The first automotive electric starters were inertia drive units, these “inertias” lasted in one form or another until well into the 1960's. To operate, inertia drive starters rely on the acceleration of the starter armature to throw the pinion into mesh with the ring gear. As the pinion is spinning prior to engagement a certain amount of gear clash is inevitable, and premature pinion and ring gear failure is usually the result.

Because of this design the gear pitch needed to be rather coarse to enable engagement. This coarse pitch didn't allow for favourable pinion to ring gear ratios to start the more modern, shorter stroke, higher compression engines that were being built.

The development of pre-engaged starter motors began as modern engine designs demanded a better system. The pre-engaged starter allows for the use of finer gear pitches and taller gear ratios for similar ring gear diameters.

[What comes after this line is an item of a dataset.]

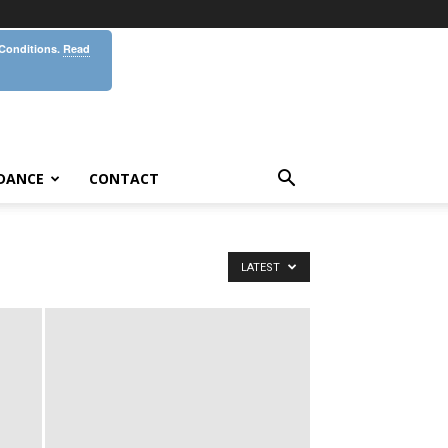
 Conditions.
Read
DANCE
CONTACT
LATEST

In a pre-engaged starter the pinion engages in the ring gear as the solenoid is energised and then as the solenoid contacts close the starter armature receives battery power and begins to rotate, starting the engine.

As engine capacity and compression ratios continued to increase so did the demand on the starter, as more horsepower was needed to start the engine the larger the starter need to be. Enter the “gear reduction starter”.

The gear reduction starter was first used in automotive mass production by Chrysler in 1962. These starters were still big and heavy but provided just enough torque to wind over the very high compression large displacement engines Chrysler was starting to build at that time. Gear reduction starters feature a reduction in gear ratio between the armature and the pinion gear of anywhere between 2.5 and 4.5:1, and the armature is designed to rotate at a higher speed when energised by the solenoid. Pinion speed remains the same as in a conventional pre-engaged starter but the cranking torque of the gear reduction starter is greatly enhanced.

In the late 1970's Japanese manufacturers started to introduce a limited range of gear reduction starters of their own design. They were smaller, lighter and incredibly reliable. The US aftermarket recognized their potential and the first “aftermarket” gear reduction starters using Japanese technology were produced.

All gear reduction starters are not created equal

Every automotive manufacturer now fits a version of the gear reduction starter to their vehicles as original equipment. There are 3 basic designs and they are all used by the aftermarket, but they are not all created equal!

The first is the OSGR (outside gear reduction) Fig A, where the armature engages with the pinion clutch hub. These starters mostly have steel gears and 4 roller bearings and a reduction of around  3-3.5:1, are rated at 1.2-2.0kw and have around 250-300 ft/lb's of torque.

Fig A - OSGR Hitachi Tilton Starter

Photo above: Fig A

The second is the PLGR (planetary gear reduction) Fig B, where the armature (sun gear) runs inside “planet” gears which in turn run around inside an annulus gear. These starters have a reduction of between 4-6:-1. Generally, the lower numeric ratios use plastic annulus gears whereas some of the higher ratio models utilise steel. Most PLGR starters use “permanent magnet” fields and are rated at
1.2-1.6kw with 160-220 ft/lb's of torque.

Photo above: Fig B

The third type is the Denso gear reduction starter used by “Roadrunner starters” Fig C. The addition of an “idler” gear between the armature and the pinion clutch hub multiplies the torque produced dramatically. These Denso starters have steel gears and 5 roller bearings, a reduction of around 4.5:1, are available between 1.0 and 2.2kw and have 450-500 ft/lb's of torque.

Fig C - Denso Gear Reduction

Photo above: Fig C

Beware of counterfeits

Nobody copies a bad idea so be wary of illegal, pirated and counterfeit versions of aftermarket components. Sometimes it's hard to tell if you're buying OEM quality so ask your supplier up front where the goods are made. If the item is heavily discounted, has dubious advertising or improbable ratings and specification or comes with a lack of technical information it's probably a “knock off”!